Basically you can't. Until you get to really high grits (way above P1200) you will see the scratches and these are not suitable for de-nibbing.
How do I smooth polyurethane after it dries but still maintain its finish?
In general you don't just sand, you then polish the surface. Wet-sanding will reduce the scratch pattern somewhat as well, compared to sanding at the same grit dry, but the main 'secret' is that you then use some polishing agents to buff/polish the surface.
Traditionally the polishing of a dry finish was done with something like rottenstone.

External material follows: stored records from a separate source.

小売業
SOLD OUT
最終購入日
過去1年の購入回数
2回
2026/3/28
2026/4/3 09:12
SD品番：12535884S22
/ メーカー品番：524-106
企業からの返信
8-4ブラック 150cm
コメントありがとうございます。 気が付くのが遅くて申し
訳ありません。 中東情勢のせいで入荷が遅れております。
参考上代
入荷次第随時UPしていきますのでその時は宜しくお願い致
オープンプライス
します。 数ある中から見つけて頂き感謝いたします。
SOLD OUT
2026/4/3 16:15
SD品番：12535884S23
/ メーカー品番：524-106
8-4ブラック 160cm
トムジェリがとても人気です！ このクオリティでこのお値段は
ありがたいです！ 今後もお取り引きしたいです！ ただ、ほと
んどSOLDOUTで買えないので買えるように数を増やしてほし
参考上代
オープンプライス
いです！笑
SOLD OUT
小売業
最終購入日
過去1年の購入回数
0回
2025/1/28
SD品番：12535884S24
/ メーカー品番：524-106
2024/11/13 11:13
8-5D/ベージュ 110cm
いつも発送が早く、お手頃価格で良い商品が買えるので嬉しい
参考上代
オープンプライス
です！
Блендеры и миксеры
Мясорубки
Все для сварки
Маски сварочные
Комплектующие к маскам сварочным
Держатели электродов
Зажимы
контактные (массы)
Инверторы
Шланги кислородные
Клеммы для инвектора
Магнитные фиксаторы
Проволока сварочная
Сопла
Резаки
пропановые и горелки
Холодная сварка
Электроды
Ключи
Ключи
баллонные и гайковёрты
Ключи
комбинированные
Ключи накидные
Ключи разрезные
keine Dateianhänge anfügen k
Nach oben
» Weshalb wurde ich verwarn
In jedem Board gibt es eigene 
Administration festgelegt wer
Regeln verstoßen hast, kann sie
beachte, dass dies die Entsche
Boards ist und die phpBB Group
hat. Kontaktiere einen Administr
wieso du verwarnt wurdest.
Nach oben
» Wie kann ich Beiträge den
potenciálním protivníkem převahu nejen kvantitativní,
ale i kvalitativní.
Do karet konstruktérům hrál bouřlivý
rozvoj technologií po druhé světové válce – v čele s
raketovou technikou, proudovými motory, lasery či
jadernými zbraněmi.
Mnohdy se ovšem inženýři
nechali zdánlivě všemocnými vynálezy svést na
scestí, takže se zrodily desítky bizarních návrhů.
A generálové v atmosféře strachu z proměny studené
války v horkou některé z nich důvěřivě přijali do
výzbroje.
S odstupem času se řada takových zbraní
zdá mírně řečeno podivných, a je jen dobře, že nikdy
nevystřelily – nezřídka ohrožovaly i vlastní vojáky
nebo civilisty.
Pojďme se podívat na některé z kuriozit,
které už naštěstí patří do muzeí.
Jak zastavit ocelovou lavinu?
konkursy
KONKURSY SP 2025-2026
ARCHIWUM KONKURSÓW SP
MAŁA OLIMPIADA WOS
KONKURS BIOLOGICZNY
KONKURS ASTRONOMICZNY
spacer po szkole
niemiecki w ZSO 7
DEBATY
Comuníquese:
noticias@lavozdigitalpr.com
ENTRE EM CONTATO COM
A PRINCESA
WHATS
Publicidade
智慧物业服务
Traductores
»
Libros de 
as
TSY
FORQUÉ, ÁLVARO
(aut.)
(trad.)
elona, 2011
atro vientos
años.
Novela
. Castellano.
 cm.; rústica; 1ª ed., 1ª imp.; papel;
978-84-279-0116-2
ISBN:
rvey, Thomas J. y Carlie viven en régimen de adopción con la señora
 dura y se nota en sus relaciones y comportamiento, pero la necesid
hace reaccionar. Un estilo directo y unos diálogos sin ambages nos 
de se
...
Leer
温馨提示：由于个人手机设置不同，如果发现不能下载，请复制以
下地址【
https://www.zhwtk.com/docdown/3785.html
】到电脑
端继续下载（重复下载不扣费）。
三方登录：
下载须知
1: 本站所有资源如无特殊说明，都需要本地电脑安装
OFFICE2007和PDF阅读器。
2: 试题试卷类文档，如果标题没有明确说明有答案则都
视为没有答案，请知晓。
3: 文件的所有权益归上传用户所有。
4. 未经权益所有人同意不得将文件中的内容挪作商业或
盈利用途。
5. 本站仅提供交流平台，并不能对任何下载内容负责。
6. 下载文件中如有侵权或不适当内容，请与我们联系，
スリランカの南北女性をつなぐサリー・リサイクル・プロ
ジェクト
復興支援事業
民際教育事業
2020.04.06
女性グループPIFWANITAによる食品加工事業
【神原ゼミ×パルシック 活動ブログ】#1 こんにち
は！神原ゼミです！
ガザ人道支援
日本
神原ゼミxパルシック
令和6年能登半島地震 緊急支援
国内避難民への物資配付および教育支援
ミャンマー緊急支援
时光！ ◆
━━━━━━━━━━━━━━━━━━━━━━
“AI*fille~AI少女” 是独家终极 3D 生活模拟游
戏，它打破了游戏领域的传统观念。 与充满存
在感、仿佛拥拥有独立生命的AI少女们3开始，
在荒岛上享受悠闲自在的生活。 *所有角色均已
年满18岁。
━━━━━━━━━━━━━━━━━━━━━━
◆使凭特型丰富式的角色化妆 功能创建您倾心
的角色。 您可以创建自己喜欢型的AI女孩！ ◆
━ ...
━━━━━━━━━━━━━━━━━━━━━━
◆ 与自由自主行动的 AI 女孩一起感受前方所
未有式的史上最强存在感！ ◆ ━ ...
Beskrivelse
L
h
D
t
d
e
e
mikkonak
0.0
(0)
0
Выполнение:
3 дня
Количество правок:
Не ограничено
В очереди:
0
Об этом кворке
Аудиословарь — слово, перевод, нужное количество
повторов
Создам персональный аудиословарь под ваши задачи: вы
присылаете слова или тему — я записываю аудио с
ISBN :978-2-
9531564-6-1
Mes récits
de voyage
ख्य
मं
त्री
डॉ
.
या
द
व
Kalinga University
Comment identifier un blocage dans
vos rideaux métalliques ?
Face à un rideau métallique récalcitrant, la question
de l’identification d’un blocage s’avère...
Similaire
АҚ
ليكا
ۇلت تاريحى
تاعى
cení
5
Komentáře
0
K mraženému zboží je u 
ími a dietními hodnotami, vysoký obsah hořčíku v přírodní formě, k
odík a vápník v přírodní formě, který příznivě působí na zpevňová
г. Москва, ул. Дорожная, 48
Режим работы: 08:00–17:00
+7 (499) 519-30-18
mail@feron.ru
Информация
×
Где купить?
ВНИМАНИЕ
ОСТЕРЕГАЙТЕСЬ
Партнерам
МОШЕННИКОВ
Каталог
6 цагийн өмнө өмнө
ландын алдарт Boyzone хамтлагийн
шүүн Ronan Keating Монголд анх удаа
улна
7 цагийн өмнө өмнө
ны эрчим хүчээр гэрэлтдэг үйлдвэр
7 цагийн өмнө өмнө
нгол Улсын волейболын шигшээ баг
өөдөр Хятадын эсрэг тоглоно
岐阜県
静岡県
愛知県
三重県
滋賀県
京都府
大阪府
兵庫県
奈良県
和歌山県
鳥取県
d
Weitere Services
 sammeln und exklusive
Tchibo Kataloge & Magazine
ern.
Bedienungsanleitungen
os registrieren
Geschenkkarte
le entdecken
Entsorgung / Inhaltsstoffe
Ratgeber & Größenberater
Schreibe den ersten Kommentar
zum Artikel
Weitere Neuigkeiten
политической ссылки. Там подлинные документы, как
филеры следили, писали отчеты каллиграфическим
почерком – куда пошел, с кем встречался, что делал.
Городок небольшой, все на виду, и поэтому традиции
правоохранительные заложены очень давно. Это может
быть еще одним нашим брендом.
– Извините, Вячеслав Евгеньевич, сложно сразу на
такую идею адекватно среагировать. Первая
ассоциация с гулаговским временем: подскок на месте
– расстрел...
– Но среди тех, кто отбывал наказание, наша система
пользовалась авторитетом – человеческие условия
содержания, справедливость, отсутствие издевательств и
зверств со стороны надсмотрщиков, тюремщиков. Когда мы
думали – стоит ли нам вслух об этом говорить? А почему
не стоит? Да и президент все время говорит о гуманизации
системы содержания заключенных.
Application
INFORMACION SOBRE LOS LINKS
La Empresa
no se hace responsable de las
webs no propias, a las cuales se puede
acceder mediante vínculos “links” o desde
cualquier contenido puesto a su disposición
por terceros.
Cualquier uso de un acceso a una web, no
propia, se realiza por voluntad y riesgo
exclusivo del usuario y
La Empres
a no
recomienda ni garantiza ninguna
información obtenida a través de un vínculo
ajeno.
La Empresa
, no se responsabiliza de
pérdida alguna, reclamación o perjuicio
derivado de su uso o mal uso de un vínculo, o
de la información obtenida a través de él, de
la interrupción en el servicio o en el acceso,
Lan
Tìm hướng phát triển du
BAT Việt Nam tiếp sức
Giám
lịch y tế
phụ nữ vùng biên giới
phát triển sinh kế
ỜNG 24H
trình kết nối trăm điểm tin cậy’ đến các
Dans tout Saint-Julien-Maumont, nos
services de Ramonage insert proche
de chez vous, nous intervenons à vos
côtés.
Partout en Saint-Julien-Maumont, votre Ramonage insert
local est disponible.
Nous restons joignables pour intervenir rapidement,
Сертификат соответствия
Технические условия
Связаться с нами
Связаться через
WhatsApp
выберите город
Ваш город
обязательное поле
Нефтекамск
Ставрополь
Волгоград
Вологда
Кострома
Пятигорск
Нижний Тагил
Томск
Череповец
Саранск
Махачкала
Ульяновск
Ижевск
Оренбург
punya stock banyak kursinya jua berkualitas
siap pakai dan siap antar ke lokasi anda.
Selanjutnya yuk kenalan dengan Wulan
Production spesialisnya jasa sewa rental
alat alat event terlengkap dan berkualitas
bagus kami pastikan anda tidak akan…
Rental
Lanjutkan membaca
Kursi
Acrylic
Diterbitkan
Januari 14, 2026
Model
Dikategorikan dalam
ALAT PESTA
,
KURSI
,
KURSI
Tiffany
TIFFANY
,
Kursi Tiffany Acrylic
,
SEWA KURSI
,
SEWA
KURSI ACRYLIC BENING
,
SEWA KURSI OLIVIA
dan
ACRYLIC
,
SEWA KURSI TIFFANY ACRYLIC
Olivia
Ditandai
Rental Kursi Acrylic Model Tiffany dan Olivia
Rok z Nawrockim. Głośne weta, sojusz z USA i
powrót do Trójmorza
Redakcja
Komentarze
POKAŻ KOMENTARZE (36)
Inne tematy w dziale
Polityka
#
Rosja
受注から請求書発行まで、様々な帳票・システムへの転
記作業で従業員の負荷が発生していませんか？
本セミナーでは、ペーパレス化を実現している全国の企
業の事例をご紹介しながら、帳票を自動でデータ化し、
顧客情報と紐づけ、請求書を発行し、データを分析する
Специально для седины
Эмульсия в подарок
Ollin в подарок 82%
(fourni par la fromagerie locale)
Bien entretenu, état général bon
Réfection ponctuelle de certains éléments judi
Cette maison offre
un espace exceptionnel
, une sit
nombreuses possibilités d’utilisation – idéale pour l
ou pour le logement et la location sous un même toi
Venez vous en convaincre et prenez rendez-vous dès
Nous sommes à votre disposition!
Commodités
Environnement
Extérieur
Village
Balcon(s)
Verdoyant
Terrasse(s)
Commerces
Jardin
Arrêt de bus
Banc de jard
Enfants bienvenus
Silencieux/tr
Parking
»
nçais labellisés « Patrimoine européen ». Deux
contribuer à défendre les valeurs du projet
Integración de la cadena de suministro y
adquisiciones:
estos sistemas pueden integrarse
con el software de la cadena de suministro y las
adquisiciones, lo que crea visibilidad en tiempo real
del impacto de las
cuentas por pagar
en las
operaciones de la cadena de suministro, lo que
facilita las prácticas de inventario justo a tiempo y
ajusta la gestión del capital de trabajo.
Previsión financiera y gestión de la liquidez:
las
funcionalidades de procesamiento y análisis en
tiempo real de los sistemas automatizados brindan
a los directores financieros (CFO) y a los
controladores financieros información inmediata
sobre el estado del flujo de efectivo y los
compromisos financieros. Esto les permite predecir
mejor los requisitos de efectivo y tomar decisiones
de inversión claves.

This is still in use today by some, particularly traditionalists, some high-end woodworkers and professional finishers/restorers.
You can in theory do this entirely with abrasive paper or film, but you have to go to extremely high grits and these can be quite costly. While that is how some do it it's really not necessary, today I think most people use something like an automotive finish polish e.g. Simichrome, Flitz or T-Cut to rub out the finish to its final high gloss.
How do I actually sand a nib out of polyurethane?
You can use the abrasives you're already using, but another tip you might like to try is to use the rough side of brown paper. This is just abrasive enough to take most nibs off without the risk of rubbing through the finish. It will leave the surface visibly less glossy, although if you buff hard you can get some polish back (essentially giving you something like a satin or semi-gloss finish with care).
The ideal situation might be considered to be where you don't need to sand any nibs or imperfections, and if you set up a dedicated finish room or zone where fluff or dust are kept to a minimum that's theoretically possible. But in practice this is something you will have to deal with sometimes so it's good to have a process ready to tackle it when it does occur.
Note: wiping on varnish can nearly eliminate problems with dust nibs (also brush marks, runs and drips). The downside is that because you're applying the varnish so much more thinly build is much slower and it can take many more coats (7+) to get to a fully-built finish.
Also does the technique vary for gloss vs matte/satin?
You're not supposed to work over the surface of reduced-sheen varnishes, anything from matt to satin or semi-gloss should ideally be applied and left alone.
At the pro or high-end level the goal with these is to get a smooth build using gloss and then apply one coat, two at the outside, of the reduced-sheen varnish as a final coat. Obviously you take great pains to try to ensure you don't have any dust in the environment before the final coat goes on.
A better way to achieve a sheen below fully glossy is to scuff the surface of gloss varnish. You can easily get anything from a subtle satin to full matt depending on the coarseness of the abrasive used (powdered pumice, fine grades of steel or bronze wool, Scotch-Brite or an equivalent).